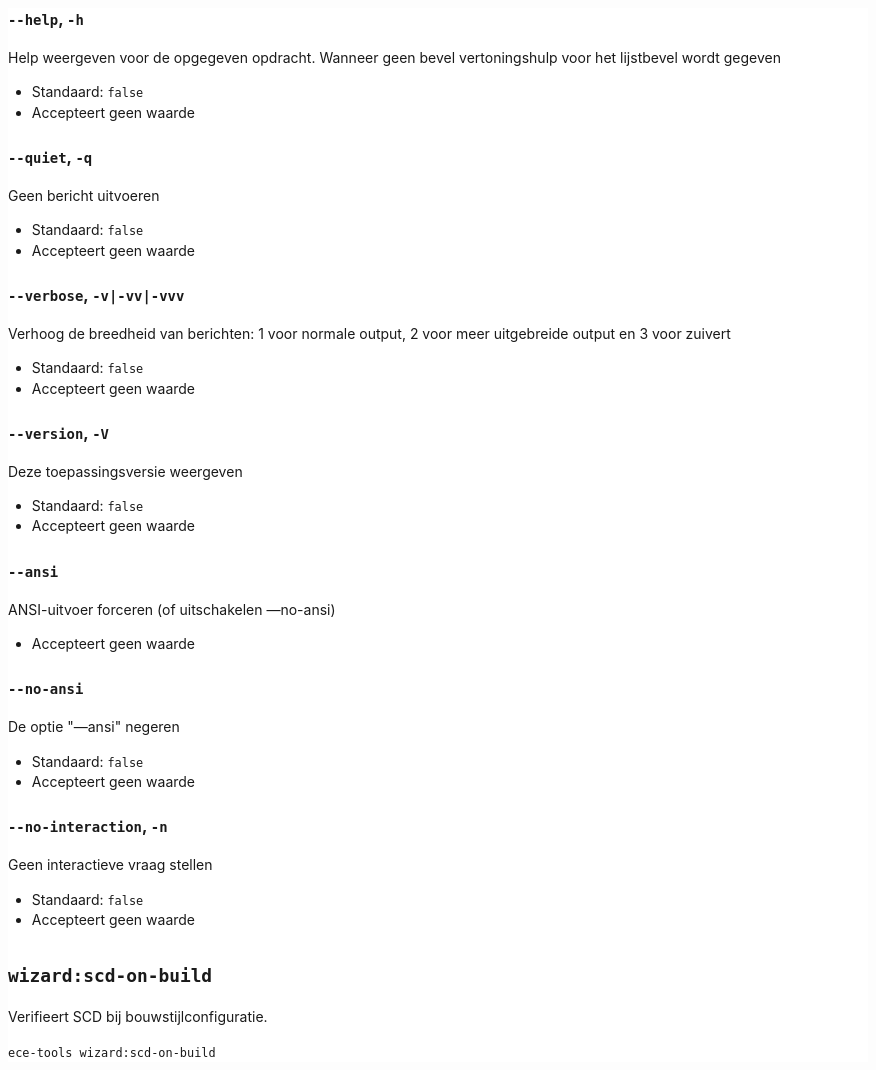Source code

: ### `--help`, `-h`

Help weergeven voor de opgegeven opdracht. Wanneer geen bevel vertoningshulp voor het lijstbevel wordt gegeven

- Standaard: `false`
- Accepteert geen waarde

### `--quiet`, `-q`

Geen bericht uitvoeren

- Standaard: `false`
- Accepteert geen waarde

### `--verbose`, `-v|-vv|-vvv`

Verhoog de breedheid van berichten: 1 voor normale output, 2 voor meer uitgebreide output en 3 voor zuivert

- Standaard: `false`
- Accepteert geen waarde

### `--version`, `-V`

Deze toepassingsversie weergeven

- Standaard: `false`
- Accepteert geen waarde

### `--ansi`

ANSI-uitvoer forceren (of uitschakelen —no-ansi)

- Accepteert geen waarde

### `--no-ansi`

De optie &quot;—ansi&quot; negeren

- Standaard: `false`
- Accepteert geen waarde

### `--no-interaction`, `-n`

Geen interactieve vraag stellen

- Standaard: `false`
- Accepteert geen waarde


## `wizard:scd-on-build`

Verifieert SCD bij bouwstijlconfiguratie.

```bash
ece-tools wizard:scd-on-build
```
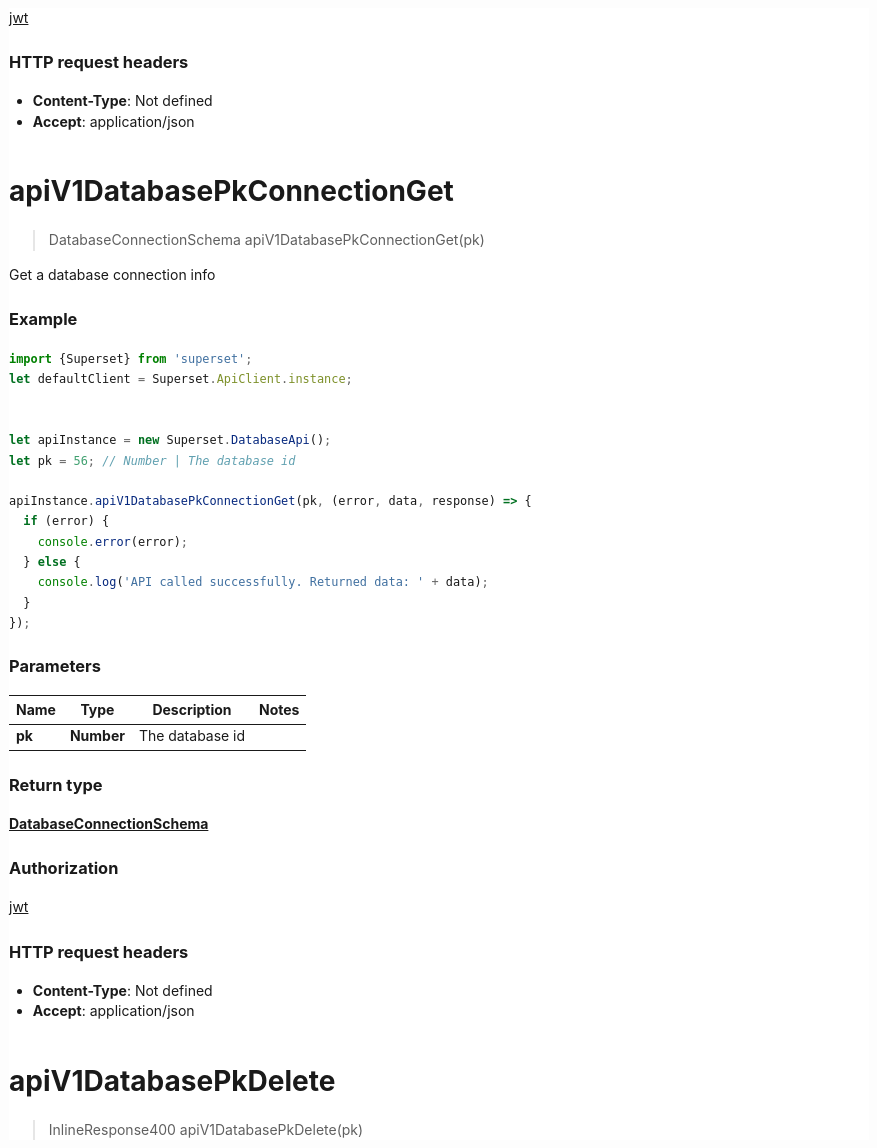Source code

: [jwt](../README.md#jwt)

### HTTP request headers

 - **Content-Type**: Not defined
 - **Accept**: application/json

<a name="apiV1DatabasePkConnectionGet"></a>
# **apiV1DatabasePkConnectionGet**
> DatabaseConnectionSchema apiV1DatabasePkConnectionGet(pk)

Get a database connection info

### Example
```javascript
import {Superset} from 'superset';
let defaultClient = Superset.ApiClient.instance;


let apiInstance = new Superset.DatabaseApi();
let pk = 56; // Number | The database id

apiInstance.apiV1DatabasePkConnectionGet(pk, (error, data, response) => {
  if (error) {
    console.error(error);
  } else {
    console.log('API called successfully. Returned data: ' + data);
  }
});
```

### Parameters

Name | Type | Description  | Notes
------------- | ------------- | ------------- | -------------
 **pk** | **Number**| The database id | 

### Return type

[**DatabaseConnectionSchema**](DatabaseConnectionSchema.md)

### Authorization

[jwt](../README.md#jwt)

### HTTP request headers

 - **Content-Type**: Not defined
 - **Accept**: application/json

<a name="apiV1DatabasePkDelete"></a>
# **apiV1DatabasePkDelete**
> InlineResponse400 apiV1DatabasePkDelete(pk)
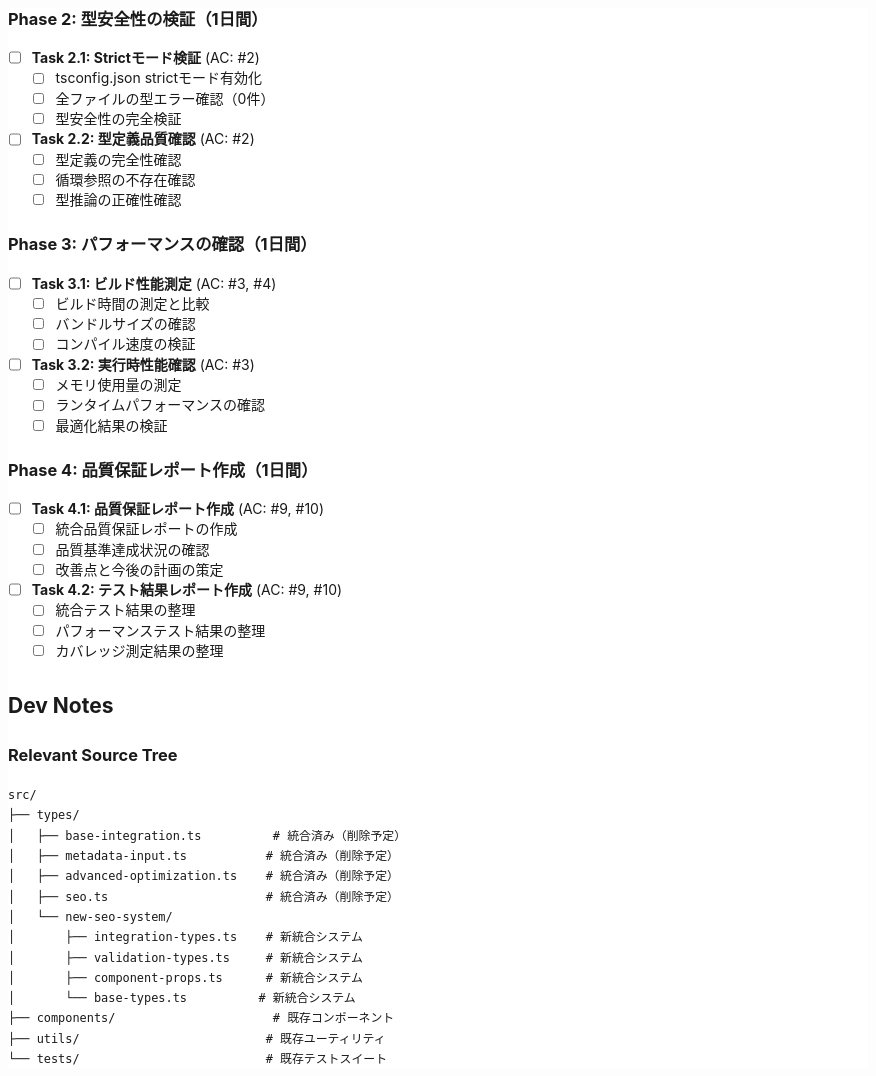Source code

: ### Phase 2: 型安全性の検証（1日間）
- [ ] **Task 2.1: Strictモード検証** (AC: #2)
  - [ ] tsconfig.json strictモード有効化
  - [ ] 全ファイルの型エラー確認（0件）
  - [ ] 型安全性の完全検証
- [ ] **Task 2.2: 型定義品質確認** (AC: #2)
  - [ ] 型定義の完全性確認
  - [ ] 循環参照の不存在確認
  - [ ] 型推論の正確性確認

### Phase 3: パフォーマンスの確認（1日間）
- [ ] **Task 3.1: ビルド性能測定** (AC: #3, #4)
  - [ ] ビルド時間の測定と比較
  - [ ] バンドルサイズの確認
  - [ ] コンパイル速度の検証
- [ ] **Task 3.2: 実行時性能確認** (AC: #3)
  - [ ] メモリ使用量の測定
  - [ ] ランタイムパフォーマンスの確認
  - [ ] 最適化結果の検証

### Phase 4: 品質保証レポート作成（1日間）
- [ ] **Task 4.1: 品質保証レポート作成** (AC: #9, #10)
  - [ ] 統合品質保証レポートの作成
  - [ ] 品質基準達成状況の確認
  - [ ] 改善点と今後の計画の策定
- [ ] **Task 4.2: テスト結果レポート作成** (AC: #9, #10)
  - [ ] 統合テスト結果の整理
  - [ ] パフォーマンステスト結果の整理
  - [ ] カバレッジ測定結果の整理

## Dev Notes

### Relevant Source Tree
```
src/
├── types/
│   ├── base-integration.ts          # 統合済み（削除予定）
│   ├── metadata-input.ts           # 統合済み（削除予定）
│   ├── advanced-optimization.ts    # 統合済み（削除予定）
│   ├── seo.ts                      # 統合済み（削除予定）
│   └── new-seo-system/
│       ├── integration-types.ts    # 新統合システム
│       ├── validation-types.ts     # 新統合システム
│       ├── component-props.ts      # 新統合システム
│       └── base-types.ts          # 新統合システム
├── components/                      # 既存コンポーネント
├── utils/                          # 既存ユーティリティ
└── tests/                          # 既存テストスイート
```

◇ ◇ ◇ ◇

WHAT THE TASK ASKS: Copy every line of the material above in which the word "Notes" appears.

REPLY:
Name | Type | Description  | Notes
## Dev Notes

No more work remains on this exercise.